Ueda Daiju, Walston Shannon, Takita Hirotaka, Mitsuyama Yasuhito, Miki Yukio
Department of Artificial Intelligence, Graduate School of Medicine, Osaka Metropolitan University, Abeno-ku, Osaka, Japan.
Department of Diagnostic and Interventional Radiology, Graduate School of Medicine, Osaka Metropolitan University, Abeno-ku, Osaka, Japan.
Jpn J Radiol. 2025 Apr;43(4):537-541. doi: 10.1007/s11604-024-01716-y. Epub 2024 Dec 13.

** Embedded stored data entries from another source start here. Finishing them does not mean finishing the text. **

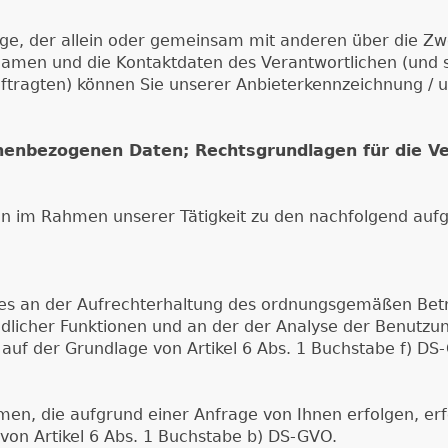
nige, der allein oder gemeinsam mit anderen über die Zw
men und die Kontaktdaten des Verantwortlichen (und so
uftragten) können Sie unserer Anbieterkennzeichnung 
onenbezogenen Daten; Rechtsgrundlagen für die V
n im Rahmen unserer Tätigkeit zu den nachfolgend auf
es an der Aufrechterhaltung des ordnungsgemäßen Betrie
licher Funktionen und an der der Analyse der Benutzung 
uf der Grundlage von Artikel 6 Abs. 1 Buchstabe f) DS
n, die aufgrund einer Anfrage von Ihnen erfolgen, erfo
on Artikel 6 Abs. 1 Buchstabe b) DS-GVO.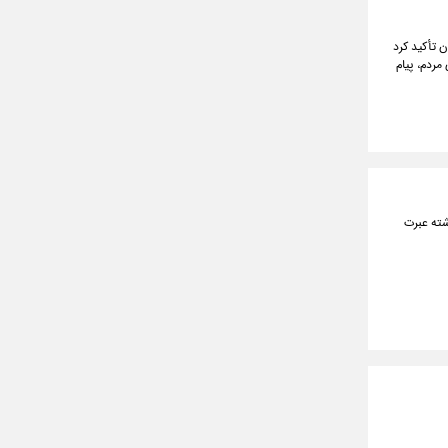
 تأکید کرد
مردم، پیام
شته عبرت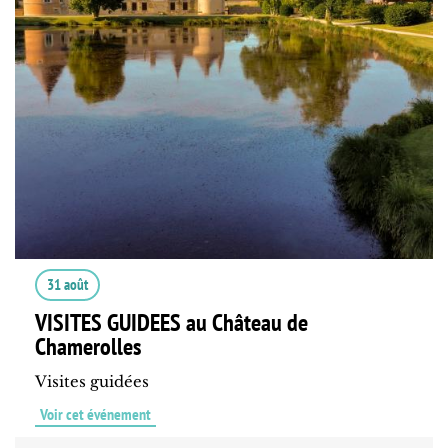
31 août
VISITES GUIDEES au Château de
Chamerolles
Visites guidées
Voir cet événement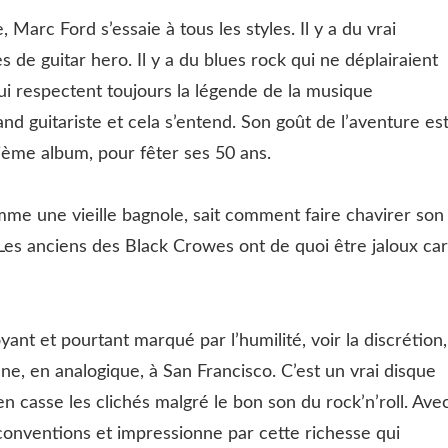
 Marc Ford s’essaie à tous les styles. Il y a du vrai
es de guitar hero. Il y a du blues rock qui ne déplairaient
qui respectent toujours la légende de la musique
d guitariste et cela s’entend. Son goût de l’aventure es
ième album, pour fêter ses 50 ans.
me une vieille bagnole, sait comment faire chavirer son
Les anciens des Black Crowes ont de quoi être jaloux car 
ant et pourtant marqué par l’humilité, voir la discrétion,
e, en analogique, à San Francisco. C’est un vrai disque
en casse les clichés malgré le bon son du rock’n’roll. Ave
 conventions et impressionne par cette richesse qui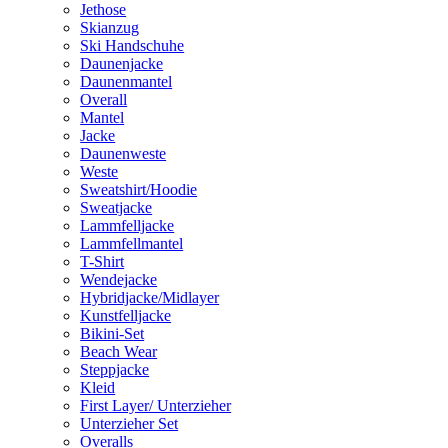
Jethose
Skianzug
Ski Handschuhe
Daunenjacke
Daunenmantel
Overall
Mantel
Jacke
Daunenweste
Weste
Sweatshirt/Hoodie
Sweatjacke
Lammfelljacke
Lammfellmantel
T-Shirt
Wendejacke
Hybridjacke/Midlayer
Kunstfelljacke
Bikini-Set
Beach Wear
Steppjacke
Kleid
First Layer/ Unterzieher
Unterzieher Set
Overalls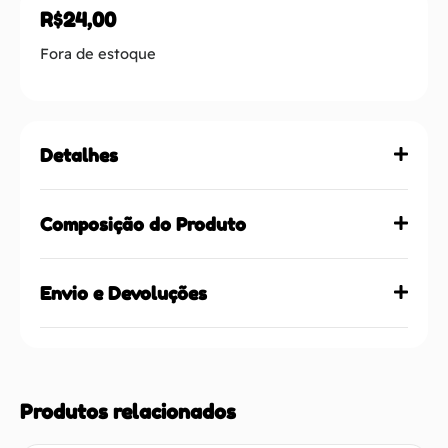
R$
24,00
Fora de estoque
Detalhes
Composição do Produto
Envio e Devoluções
Produtos relacionados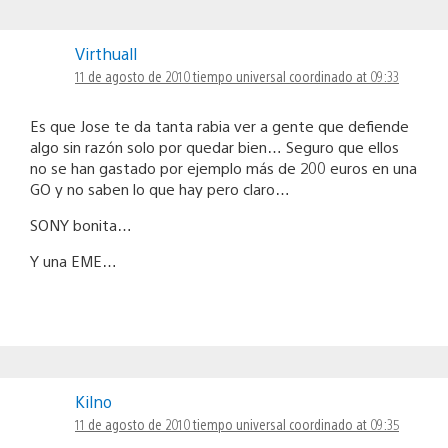
Virthuall
11 de agosto de 2010 tiempo universal coordinado at 09:33
Es que Jose te da tanta rabia ver a gente que defiende
algo sin razón solo por quedar bien… Seguro que ellos
no se han gastado por ejemplo más de 200 euros en una
GO y no saben lo que hay pero claro…
SONY bonita…
Y una EME…
Kilno
11 de agosto de 2010 tiempo universal coordinado at 09:35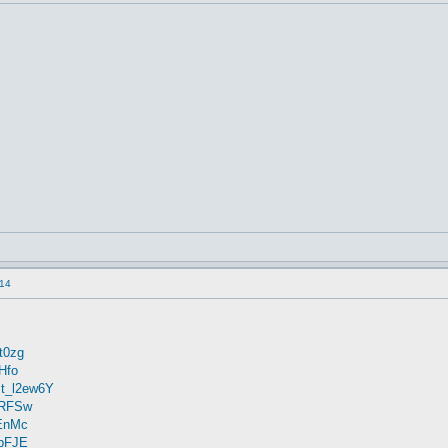
14
t0zg
1Hfo
Pt_l2ew6Y
LxRFSw
kEnMc
JbFJE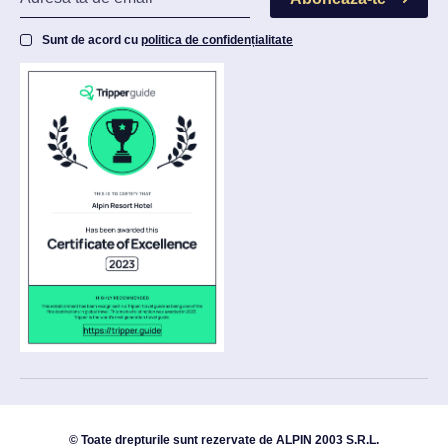
Sunt de acord cu
politica de confidențialitate
© Toate drepturile sunt rezervate de ALPIN 2003 S.R.L.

Japan leads OECD countries in medical imaging technology deployment but lacks open, large-scale medical imaging databases crucial for AI development. While Japan maintains extensive repositories, access restrictions limit their research utility, contrasting with open databases like the US Cancer Imaging Archive and UK Biobank. The 2018 Next Generation Medical Infrastructure Act attempted to address this through new data-sharing frameworks, but implementation has been limited by strict privacy regulations and institutional resistance. This data gap risks compromising AI system performance for Japanese patients and limits global medical AI advancement. The solution lies not in developing individual AI models, but in democratizing access to well-curated Japanese medical imaging data. By implementing privacy-preserving techniques and streamlining regulatory processes, Japan could enhance domestic healthcare outcomes while contributing to more robust global AI models, ultimately reclaiming its position as a leader in medical innovation.
在医学成像技术应用方面,日本在经合组织国家中处于领先地位,但缺乏对人工智能发展至关重要的开放、大规模医学成像数据库。尽管日本拥有大量的存储库,但访问限制限制了它们的研究用途,这与美国癌症成像存档库和英国生物银行等开放数据库形成了对比。2018年的《下一代医疗基础设施法案》试图通过新的数据共享框架来解决这一问题,但实施受到严格隐私法规和机构抵制的限制。这种数据差距有可能损害日本患者的人工智能系统性能,并限制全球医疗人工智能的进步。解决方案不在于开发单个人工智能模型,而在于使对精心策划的日本医学成像数据的访问民主化。通过实施隐私保护技术和简化监管流程,日本可以改善国内医疗保健成果,同时为更强大的全球人工智能模型做出贡献,最终重新夺回其在医学创新领域的领先地位。